Jones has proved those scouts wrong, switching to the outfield in the upper minors and earning a spot in the All-Star Game at age 23. There wasn’t nearly as much debate about what Wieters would play in the majors - he was a switch-hitting catcher at Georgia Tech who showcased excellent power and plate discipline.

“I couldn’t very well send a guy out as a pitcher when he’s a switch hitter that’s going to hit in the middle of your lineup and that you think is going to catch, because that’s so hard to find,” Jordan said of Wieters, the No. 5 pick in the 2007 draft.

It’s not as if Wieters were an ordinary pitcher, though. He served as the Yellow Jackets’ primary closer his freshman year. He threw 41 innings out of the bullpen that season, compiling six saves and a sub-3.00 ERA. Wieters also had a fastball that consistently reached 94 to 95 mph, with two solid secondary pitches and excellent control.

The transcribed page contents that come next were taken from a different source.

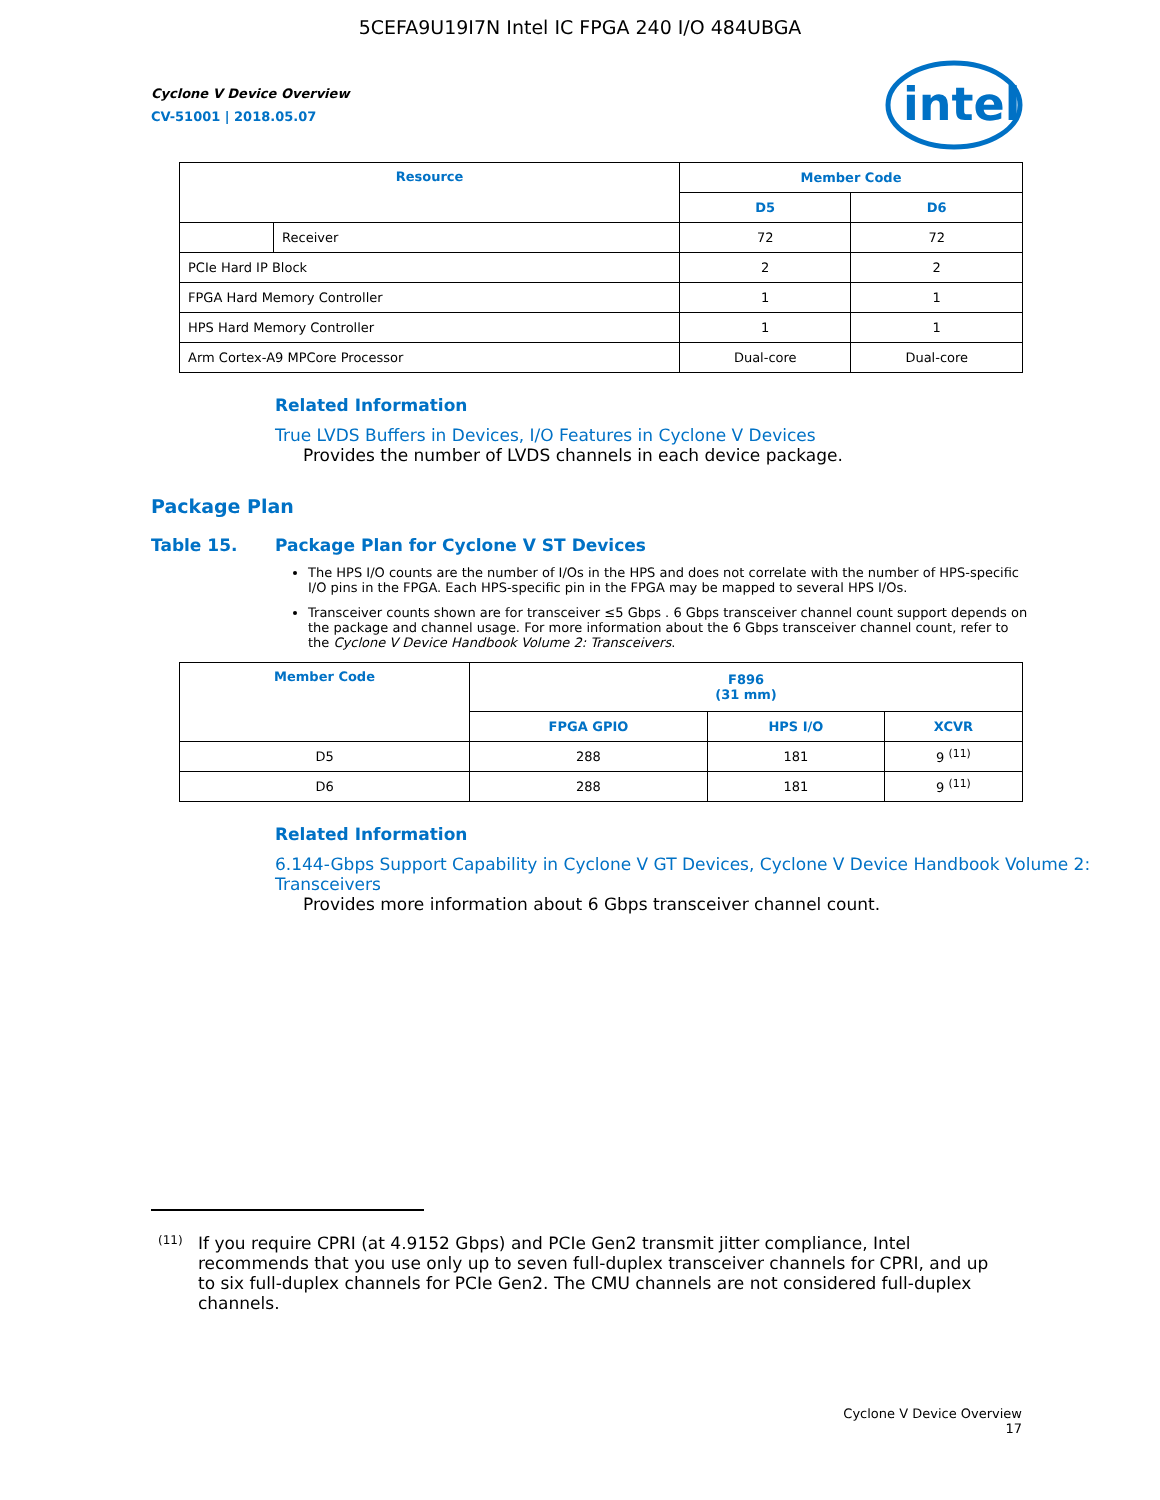5CEFA9U19I7N Intel IC FPGA 240 I/O 484UBGA
intel
Cyclone V Device Overview
CV-51001 | 2018.05.07
| Resource | | Member Code | |
| --- | --- | --- | --- |
| | | D5 | D6 |
| | Receiver | 72 | 72 |
| PCIe Hard IP Block | | 2 | 2 |
| FPGA Hard Memory Controller | | 1 | 1 |
| HPS Hard Memory Controller | | 1 | 1 |
| Arm Cortex-A9 MPCore Processor | | Dual-core | Dual-core |
Related Information
True LVDS Buffers in Devices, I/O Features in Cyclone V Devices
Provides the number of LVDS channels in each device package.
Package Plan
Table 15. Package Plan for Cyclone V ST Devices
The HPS I/O counts are the number of I/Os in the HPS and does not correlate with the number of HPS-specific I/O pins in the FPGA. Each HPS-specific pin in the FPGA may be mapped to several HPS I/Os.
Transceiver counts shown are for transceiver ≤5 Gbps . 6 Gbps transceiver channel count support depends on the package and channel usage. For more information about the 6 Gbps transceiver channel count, refer to the Cyclone V Device Handbook Volume 2: Transceivers.
| Member Code | F896 (31 mm) | | |
| --- | --- | --- | --- |
| | FPGA GPIO | HPS I/O | XCVR |
| D5 | 288 | 181 | 9 <sup>(11)</sup> |
| D6 | 288 | 181 | 9 <sup>(11)</sup> |
Related Information
6.144-Gbps Support Capability in Cyclone V GT Devices, Cyclone V Device Handbook Volume 2: Transceivers
Provides more information about 6 Gbps transceiver channel count.
<sup>(11)</sup>
If you require CPRI (at 4.9152 Gbps) and PCIe Gen2 transmit jitter compliance, Intel recommends that you use only up to seven full-duplex transceiver channels for CPRI, and up to six full-duplex channels for PCIe Gen2. The CMU channels are not considered full-duplex channels.
Cyclone V Device Overview
17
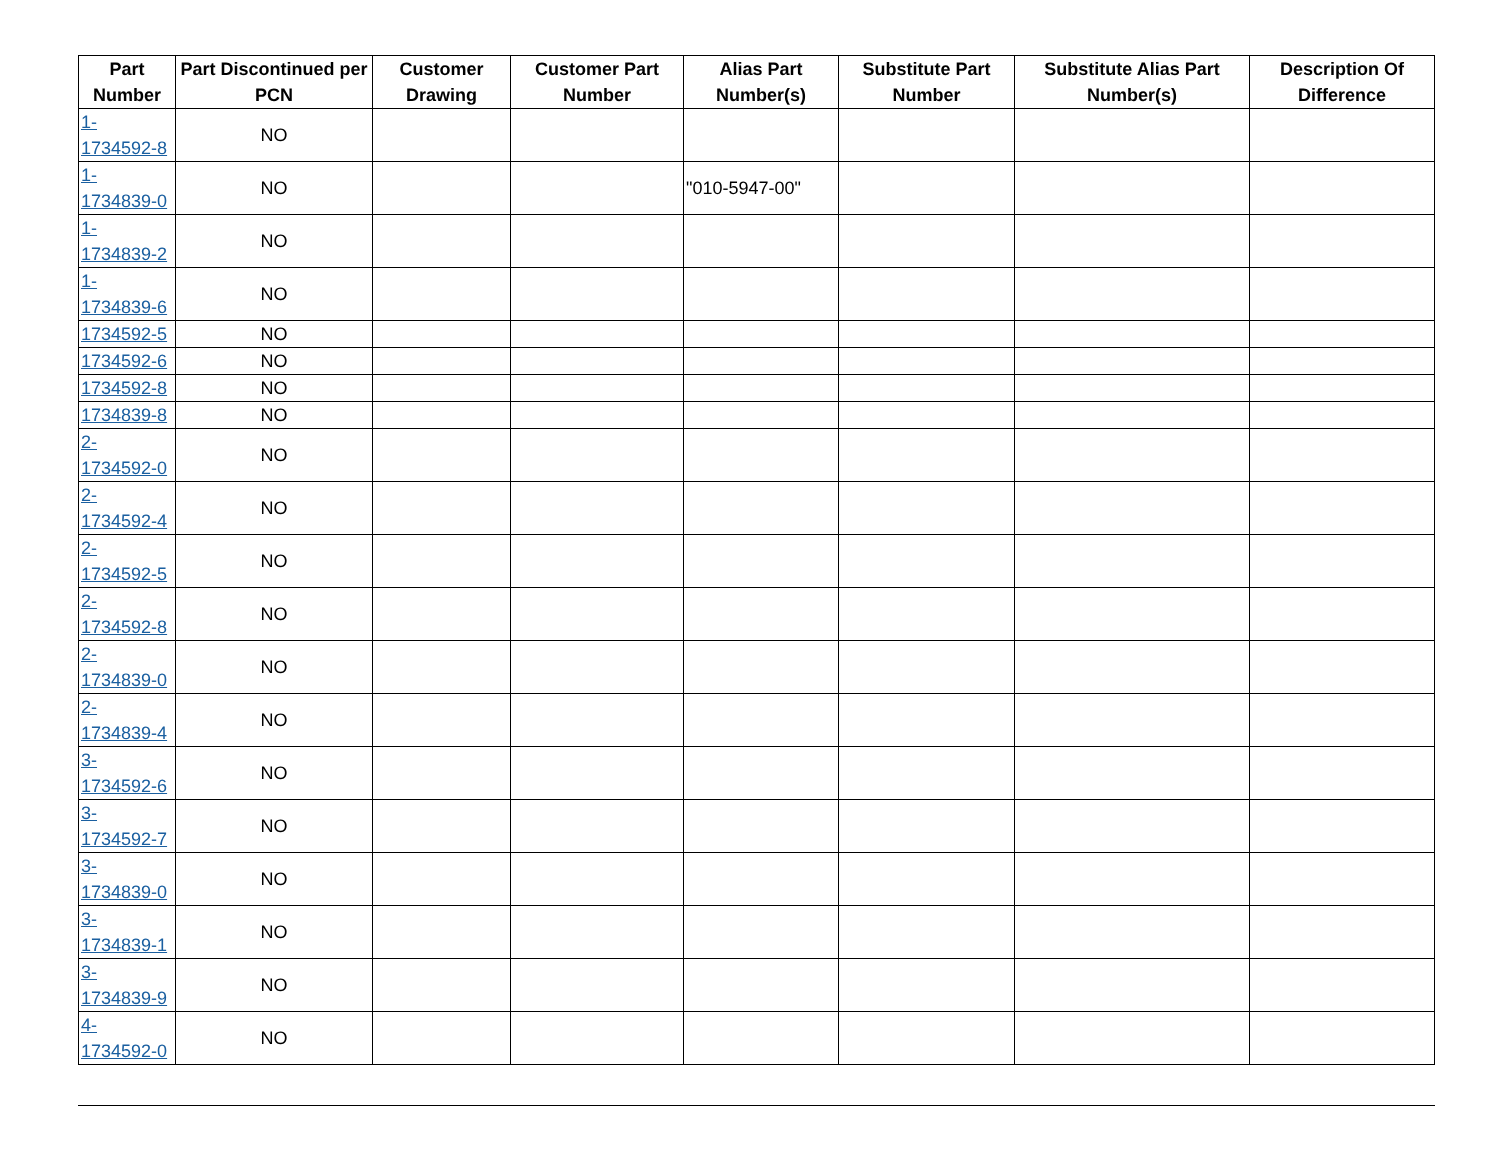| Part Number | Part Discontinued per PCN | Customer Drawing | Customer Part Number | Alias Part Number(s) | Substitute Part Number | Substitute Alias Part Number(s) | Description Of Difference |
| --- | --- | --- | --- | --- | --- | --- | --- |
| 1-1734592-8 | NO | | | | | | |
| 1-1734839-0 | NO | | | "010-5947-00" | | | |
| 1-1734839-2 | NO | | | | | | |
| 1-1734839-6 | NO | | | | | | |
| 1734592-5 | NO | | | | | | |
| 1734592-6 | NO | | | | | | |
| 1734592-8 | NO | | | | | | |
| 1734839-8 | NO | | | | | | |
| 2-1734592-0 | NO | | | | | | |
| 2-1734592-4 | NO | | | | | | |
| 2-1734592-5 | NO | | | | | | |
| 2-1734592-8 | NO | | | | | | |
| 2-1734839-0 | NO | | | | | | |
| 2-1734839-4 | NO | | | | | | |
| 3-1734592-6 | NO | | | | | | |
| 3-1734592-7 | NO | | | | | | |
| 3-1734839-0 | NO | | | | | | |
| 3-1734839-1 | NO | | | | | | |
| 3-1734839-9 | NO | | | | | | |
| 4-1734592-0 | NO | | | | | | |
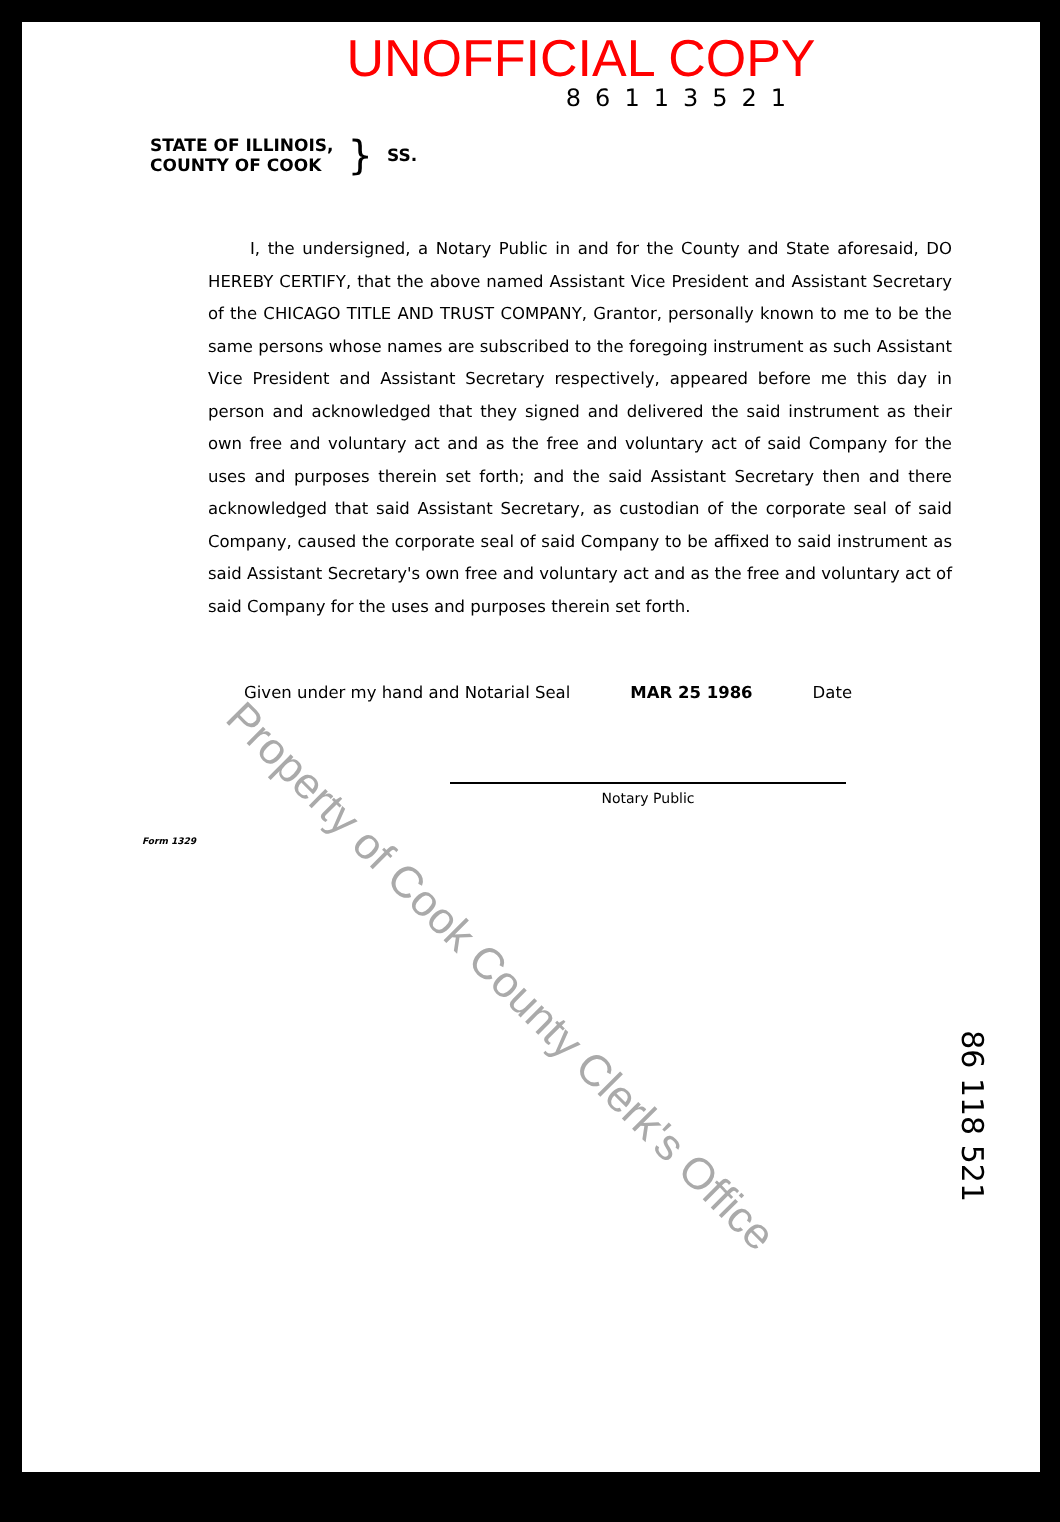UNOFFICIAL COPY
86113521
STATE OF ILLINOIS,
COUNTY OF COOK
} SS.
I, the undersigned, a Notary Public in and for the County and State aforesaid, DO HEREBY CERTIFY, that the above named Assistant Vice President and Assistant Secretary of the CHICAGO TITLE AND TRUST COMPANY, Grantor, personally known to me to be the same persons whose names are subscribed to the foregoing instrument as such Assistant Vice President and Assistant Secretary respectively, appeared before me this day in person and acknowledged that they signed and delivered the said instrument as their own free and voluntary act and as the free and voluntary act of said Company for the uses and purposes therein set forth; and the said Assistant Secretary then and there acknowledged that said Assistant Secretary, as custodian of the corporate seal of said Company, caused the corporate seal of said Company to be affixed to said instrument as said Assistant Secretary's own free and voluntary act and as the free and voluntary act of said Company for the uses and purposes therein set forth.
Given under my hand and Notarial Seal MAR 25 1986 Date
Notary Public
Form 1329
Property of Cook County Clerk's Office
86 118 521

“I liked him a lot as a pitcher - I thought Wieters had a chance to be John Smoltz on the mound,” Jordan said. “He was really good.”

Hall saw that potential, too. He still insists Wieters could make it as a pitcher if catching doesn’t work out. But Wieters’ innings were cut dramatically each year so he could develop behind the plate. During his junior season, the final one before Baltimore signed him, Wieters threw just 14 1/3 innings with a 7.53 ERA.

“The more he started catching for us, the harder it was for us to keep him fresh and be able to pitch him,” Hall said. “It became a delicate balance as he got older, just for us to keep him together and keep him healthy and keep him fresh.”

Wieters’ first choice was to hit and catch, and pitching sometimes hindered his progress in those areas.

“It was fun doing it, but it definitely took its toll on the body and on the arm - sort of took a little away from catching,” he said.

So far, hitting has worked out well for all three. They still get a chance to showcase their arms - Wieters gunned down 36 percent of would-be base stealers in the minors, Markakis leads the American League with 11 outfield assists and Jones ranks in the top 10 in that category.

Maybe someday they’ll get a chance to pitch an inning in a blowout and briefly realize what could have been.

“I’ve always thought about that,” Jones said. “But I’d probably be dead the next day - my shoulder would probably be killing me.”